Souvent farouche, parfois misanthrope, le gnou n'est cependant pas assez stupide pour ignorer qu'il ne pourrait pas survivre dans la nature hostile sans un minimum de liens sociaux avec d'autres espèces animales.
On observe parfois, c'est vrai, des individus particulièrement revêches fondamentalement inaptes à la vie de troupeau. On les reconnaît au fait qu'il consacrent l'essentiel de leur journée à délimiter leur territoire à grands jets d'urine. Cette caractéristique peut prendre une dimension pathologique, chez certains gnous, qui négligent même de se nourrir. On les reconnaît à leur pelage terne, à leurs côtes saillantes et à leur œil vitreux (notons cependant que ces individus ne s'abstiennent jamais de boire, sans quoi il leur serait impossible de borner leur espace vital, on voit ici que le gnou ronchon a oublié d'être con).
Misanthropes ou pas, les gnous mènent une existence paisible et souvent misérable aux quatre coins du territoire. Oh bien sûr, il leur arrive parfois d'envier le sort glorieux du lion ou la stature de l'éléphant, mais, allez, on n'est pas les plus malheureux, et la vie suit son petit bonhomme de chemin.

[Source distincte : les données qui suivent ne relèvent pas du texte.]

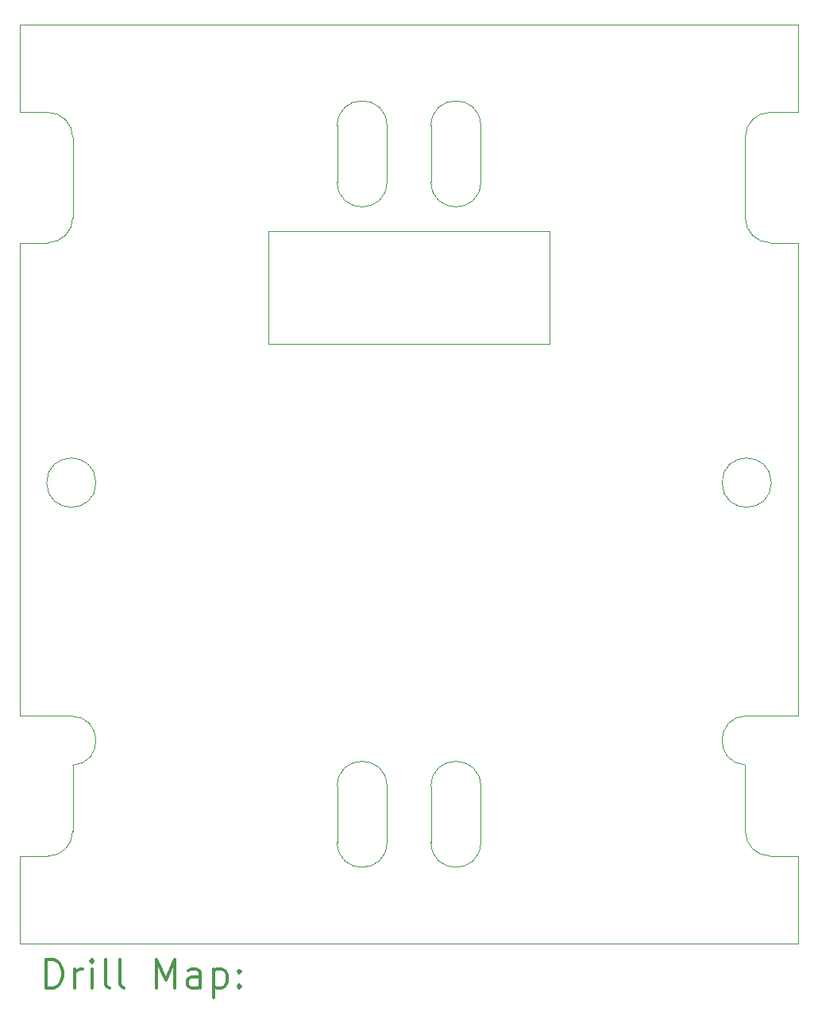
<source format=gbr>
%FSLAX45Y45*%
G04 Gerber Fmt 4.5, Leading zero omitted, Abs format (unit mm)*
G04 Created by KiCad (PCBNEW (5.1.10)-1) date 2022-06-07 20:29:40*
%MOMM*%
%LPD*%
G01*
G04 APERTURE LIST*
%TA.AperFunction,Profile*%
%ADD10C,0.050000*%
%TD*%
%ADD11C,0.200000*%
%ADD12C,0.300000*%
G04 APERTURE END LIST*
D10*
X18000000Y-5910000D02*
G75*
G03*
X17735000Y-6175000I0J-265000D01*
G01*
X18000000Y-5910000D02*
X18300000Y-5910000D01*
X17735000Y-7035000D02*
G75*
G03*
X18000000Y-7300000I265000J0D01*
G01*
X17735000Y-7035000D02*
X17735000Y-6175000D01*
X18000000Y-7300000D02*
X18300000Y-7300000D01*
X18300000Y-5910000D02*
X18300000Y-4975000D01*
X18300000Y-12343500D02*
X18300000Y-7300000D01*
X18300000Y-14775000D02*
X18300000Y-13838000D01*
X10000000Y-13840000D02*
X10000000Y-14775000D01*
X10000000Y-7300000D02*
X10000000Y-12345500D01*
X10000000Y-4975000D02*
X10000000Y-5910000D01*
X17750000Y-12343500D02*
X18300000Y-12343500D01*
X18000000Y-13838000D02*
G75*
G02*
X17735000Y-13573000I0J265000D01*
G01*
X18000000Y-13838000D02*
X18300000Y-13838000D01*
X17735000Y-12868000D02*
X17735000Y-13573000D01*
X17750000Y-12343571D02*
G75*
G03*
X17735000Y-12868000I0J-262429D01*
G01*
X10550000Y-12345571D02*
G75*
G02*
X10565000Y-12870000I0J-262429D01*
G01*
X10550000Y-12345500D02*
X10000000Y-12345500D01*
X10300000Y-13840000D02*
G75*
G03*
X10565000Y-13575000I0J265000D01*
G01*
X10565000Y-12870000D02*
X10565000Y-13575000D01*
X10300000Y-13840000D02*
X10000000Y-13840000D01*
X10300000Y-7300000D02*
X10000000Y-7300000D01*
X10565000Y-7035000D02*
X10565000Y-6175000D01*
X10565000Y-7035000D02*
G75*
G02*
X10300000Y-7300000I-265000J0D01*
G01*
X10300000Y-5910000D02*
X10000000Y-5910000D01*
X10300000Y-5910000D02*
G75*
G02*
X10565000Y-6175000I0J-265000D01*
G01*
X12650000Y-8375000D02*
X12650000Y-7175000D01*
X15650000Y-8375000D02*
X12650000Y-8375000D01*
X15650000Y-7175000D02*
X15650000Y-8375000D01*
X12650000Y-7175000D02*
X15650000Y-7175000D01*
X14915000Y-13693000D02*
G75*
G02*
X14385000Y-13693000I-265000J0D01*
G01*
X14385000Y-13093000D02*
G75*
G02*
X14915000Y-13093000I265000J0D01*
G01*
X13915000Y-13693000D02*
G75*
G02*
X13385000Y-13693000I-265000J0D01*
G01*
X13385000Y-13093000D02*
G75*
G02*
X13915000Y-13093000I265000J0D01*
G01*
X14915000Y-6653000D02*
G75*
G02*
X14385000Y-6653000I-265000J0D01*
G01*
X14385000Y-6053000D02*
G75*
G02*
X14915000Y-6053000I265000J0D01*
G01*
X13915000Y-6653000D02*
G75*
G02*
X13385000Y-6653000I-265000J0D01*
G01*
X13385000Y-6053000D02*
G75*
G02*
X13915000Y-6053000I265000J0D01*
G01*
X14915000Y-13693000D02*
X14915000Y-13093000D01*
X14385000Y-13093000D02*
X14385000Y-13693000D01*
X13915000Y-13693000D02*
X13915000Y-13093000D01*
X13385000Y-13093000D02*
X13385000Y-13693000D01*
X14915000Y-6053000D02*
X14915000Y-6653000D01*
X14385000Y-6053000D02*
X14385000Y-6653000D01*
X13915000Y-6053000D02*
X13915000Y-6653000D01*
X13385000Y-6653000D02*
X13385000Y-6053000D01*
X18012500Y-9858000D02*
G75*
G03*
X18012500Y-9858000I-262500J0D01*
G01*
X10812500Y-9858000D02*
G75*
G03*
X10812500Y-9858000I-262500J0D01*
G01*
X18300000Y-4975000D02*
X10000000Y-4975000D01*
X10000000Y-14775000D02*
X18300000Y-14775000D01*
D11*
D12*
X10283928Y-15243214D02*
X10283928Y-14943214D01*
X10355357Y-14943214D01*
X10398214Y-14957500D01*
X10426786Y-14986071D01*
X10441071Y-15014643D01*
X10455357Y-15071786D01*
X10455357Y-15114643D01*
X10441071Y-15171786D01*
X10426786Y-15200357D01*
X10398214Y-15228929D01*
X10355357Y-15243214D01*
X10283928Y-15243214D01*
X10583928Y-15243214D02*
X10583928Y-15043214D01*
X10583928Y-15100357D02*
X10598214Y-15071786D01*
X10612500Y-15057500D01*
X10641071Y-15043214D01*
X10669643Y-15043214D01*
X10769643Y-15243214D02*
X10769643Y-15043214D01*
X10769643Y-14943214D02*
X10755357Y-14957500D01*
X10769643Y-14971786D01*
X10783928Y-14957500D01*
X10769643Y-14943214D01*
X10769643Y-14971786D01*
X10955357Y-15243214D02*
X10926786Y-15228929D01*
X10912500Y-15200357D01*
X10912500Y-14943214D01*
X11112500Y-15243214D02*
X11083928Y-15228929D01*
X11069643Y-15200357D01*
X11069643Y-14943214D01*
X11455357Y-15243214D02*
X11455357Y-14943214D01*
X11555357Y-15157500D01*
X11655357Y-14943214D01*
X11655357Y-15243214D01*
X11926786Y-15243214D02*
X11926786Y-15086071D01*
X11912500Y-15057500D01*
X11883928Y-15043214D01*
X11826786Y-15043214D01*
X11798214Y-15057500D01*
X11926786Y-15228929D02*
X11898214Y-15243214D01*
X11826786Y-15243214D01*
X11798214Y-15228929D01*
X11783928Y-15200357D01*
X11783928Y-15171786D01*
X11798214Y-15143214D01*
X11826786Y-15128929D01*
X11898214Y-15128929D01*
X11926786Y-15114643D01*
X12069643Y-15043214D02*
X12069643Y-15343214D01*
X12069643Y-15057500D02*
X12098214Y-15043214D01*
X12155357Y-15043214D01*
X12183928Y-15057500D01*
X12198214Y-15071786D01*
X12212500Y-15100357D01*
X12212500Y-15186071D01*
X12198214Y-15214643D01*
X12183928Y-15228929D01*
X12155357Y-15243214D01*
X12098214Y-15243214D01*
X12069643Y-15228929D01*
X12341071Y-15214643D02*
X12355357Y-15228929D01*
X12341071Y-15243214D01*
X12326786Y-15228929D01*
X12341071Y-15214643D01*
X12341071Y-15243214D01*
X12341071Y-15057500D02*
X12355357Y-15071786D01*
X12341071Y-15086071D01*
X12326786Y-15071786D01*
X12341071Y-15057500D01*
X12341071Y-15086071D01*
M02*

</source>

Pourtant, une fois l'an, ce modeste mammifère lève le mufle au dessus du pré. Et à chaque fois, la savane, qui l'ignore absolument le reste de l'année, se rappelle que les gnous existent. Le jour approche, tout le monde le sent. L'œil du gnou s'allume. Il redresse le buste et gonfle sa creuse poitrine. Bravache, il trotte, la bave au groin, heureux d'être l'objet d'une attention aussi éphémère que circonspecte.
Le pays est immense, mais partout au même moment, les gnous se réveillent. Même le lion superbe, même l'incontournable éléphant doivent l'admettre: Bon sang mais c'est bien sûr, le jour du gnou approche.